For a more concrete example, we currently store 30 days of data, dropping older indexes via Curator. Each day is ~4TB of data, split across 80 shards. Users querying 30 days of data generally brings our cluster to a halt, and so we set action.search.shard_count.limit
to 640
in order to give users a 7-day query limit (with tails on each side).
Starting in 6.0, time-based index patterns are no longer supported. This in and of itself is not a problem, but it appears that action.search.shard_count.limit
is being enforced before the shards determine if they have data within a Range Query.
The spirit of the setting feels like it should be applied after shards determine whether or not a query should be executed against them.

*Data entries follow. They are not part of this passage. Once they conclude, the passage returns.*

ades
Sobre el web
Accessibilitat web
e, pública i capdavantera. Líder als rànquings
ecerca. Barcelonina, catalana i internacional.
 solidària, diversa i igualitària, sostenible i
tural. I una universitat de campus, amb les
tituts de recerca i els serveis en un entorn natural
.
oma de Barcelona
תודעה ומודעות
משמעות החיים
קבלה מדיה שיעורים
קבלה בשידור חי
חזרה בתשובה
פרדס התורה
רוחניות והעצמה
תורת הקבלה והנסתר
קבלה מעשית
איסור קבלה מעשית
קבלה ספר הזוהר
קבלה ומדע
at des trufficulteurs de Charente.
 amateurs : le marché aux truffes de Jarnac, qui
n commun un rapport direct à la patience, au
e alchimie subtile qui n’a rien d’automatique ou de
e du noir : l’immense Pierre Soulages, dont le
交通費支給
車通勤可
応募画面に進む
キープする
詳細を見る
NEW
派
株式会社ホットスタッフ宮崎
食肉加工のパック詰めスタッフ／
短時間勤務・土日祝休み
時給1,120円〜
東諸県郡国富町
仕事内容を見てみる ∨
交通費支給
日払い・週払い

Elasticsearch version (bin/elasticsearch --version
):
Tested running via sebp's Docker image, but have also experienced this on a production ES 6.4.1 cluster.
root@aa0fc2c3283d:/# /opt/elasticsearch/bin/elasticsearch --version
Version: 6.4.2, Build: default/tar/04711c2/2018-09-26T13:34:09.098244Z, JVM: 1.8.0_181
Plugins installed: none
JVM version (java -version
):
root@aa0fc2c3283d:/# java -version
openjdk version "1.8.0_181"
OpenJDK Runtime Environment (build 1.8.0_181-8u181-b13-0ubuntu0.16.04.1-b13)

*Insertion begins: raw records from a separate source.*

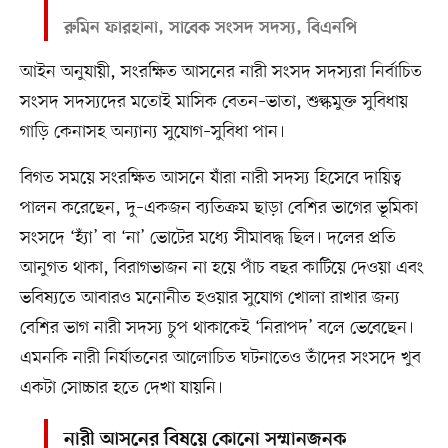
রুমিন ফারহানা, সাবেক সংসদ সদস্য, বিএনপি
আইন অনুযায়ী, সংরক্ষিত আসনের নারী সংসদ সদস্যরা নির্বাচিত
সংসদ সদস্যদের মতোই মাসিক বেতন–ভাতা, শুল্কমুক্ত সুবিধায়
গাড়ি কেনাসহ অন্যান্য সুযোগ–সুবিধা পান।
বিগত সময়ে সংরক্ষিত আসনে যাঁরা নারী সদস্য হিসেবে দায়িত্ব
পালন করেছেন, দু–একজন ব্যতিক্রম ছাড়া বেশির ভাগের ভূমিকা
সংসদে ‘হ্যাঁ’ বা ‘না’ ভোটের মধ্যে সীমাবদ্ধ ছিল। দলের প্রতি
আনুগত থাকা, বিরাগভাজন না হয়ে পাঁচ বছর কাটিয়ে দেওয়া এবং
ভবিষ্যতে আবারও মনোনীত হওয়ার সুযোগ খোলা রাখার জন্য
বেশির ভাগ নারী সদস্য চুপ থাকাকেই ‘নিরাপদ’ বলে ভেবেছেন।
এমনকি নারী নির্যাতনের আলোচিত ঘটনাতেও তাঁদের সংসদে খুব
একটা সোচ্চার হতে দেখা যায়নি।
নারী আসনের বিষয়ে কোনো সম্মানজনক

OpenJDK 64-Bit Server VM (build 25.181-b13, mixed mode)
OS version (uname -a
if on a Unix-like system):
root@aa0fc2c3283d:/# uname -a
Linux aa0fc2c3283d 4.9.125-linuxkit #1 SMP Fri Sep 7 08:20:28 UTC 2018 x86_64 x86_64 x86_64 GNU/Linux
Description of the problem including expected versus actual behavior:
Actual: When submitting a query that is limited to one day (index) using a range
query, action.search.shard_count.limit
prevents a search from executing.
Expected: When submitting a query that is limited to one day, action.search.shard_count.limit
should be applied after determining which indexes to execute on.
Steps to reproduce:
Please include a minimal but complete recreation of the problem, including
(e.g.) index creation, mappings, settings, query etc. The easier you make for
us to reproduce it, the more likely that somebody will take the time to look at it.
- Start Elasticsearch (for ease, use a Docker container:
docker run -p 5601:5601 -p 9200:9200 -p 5044:5044 -it sebp/elk:642
) - Insert some data on two different days:
a.curl -XPUT "http://localhost:9200/logstash-2018.11.25/doc/1?pretty" -H 'Content-Type: application/json' -d'{"custom_timestamp":"2018-11-25T19:25:51+00:00"}'
b.curl -XPUT "http://localhost:9200/logstash-2018.11.26/doc/1?pretty" -H 'Content-Type: application/json' -d'{"custom_timestamp":"2018-11-26T19:25:51+00:00"}'
- Set query limit to
5
shards (default limit per index as of 6.4.2) (curl -XPUT "http://localhost:9200/_cluster/settings" -H 'Content-Type: application/json' -d' {"persistent":{"action.search.shard_count.limit":"5"}}'
) - Query a very small time range that should only hit one index (
curl -XGET "http://localhost:9200/logstash-*/_search" -H 'Content-Type: application/json' -d' {"query":{"bool":{"must":[{"match_all":{}},{"range":{"custom_timestamp":{"gte":1543259576210,"lte":1543260476210,"format":"epoch_millis"}}}]}}}'
) - Observe
illegal_argument_exception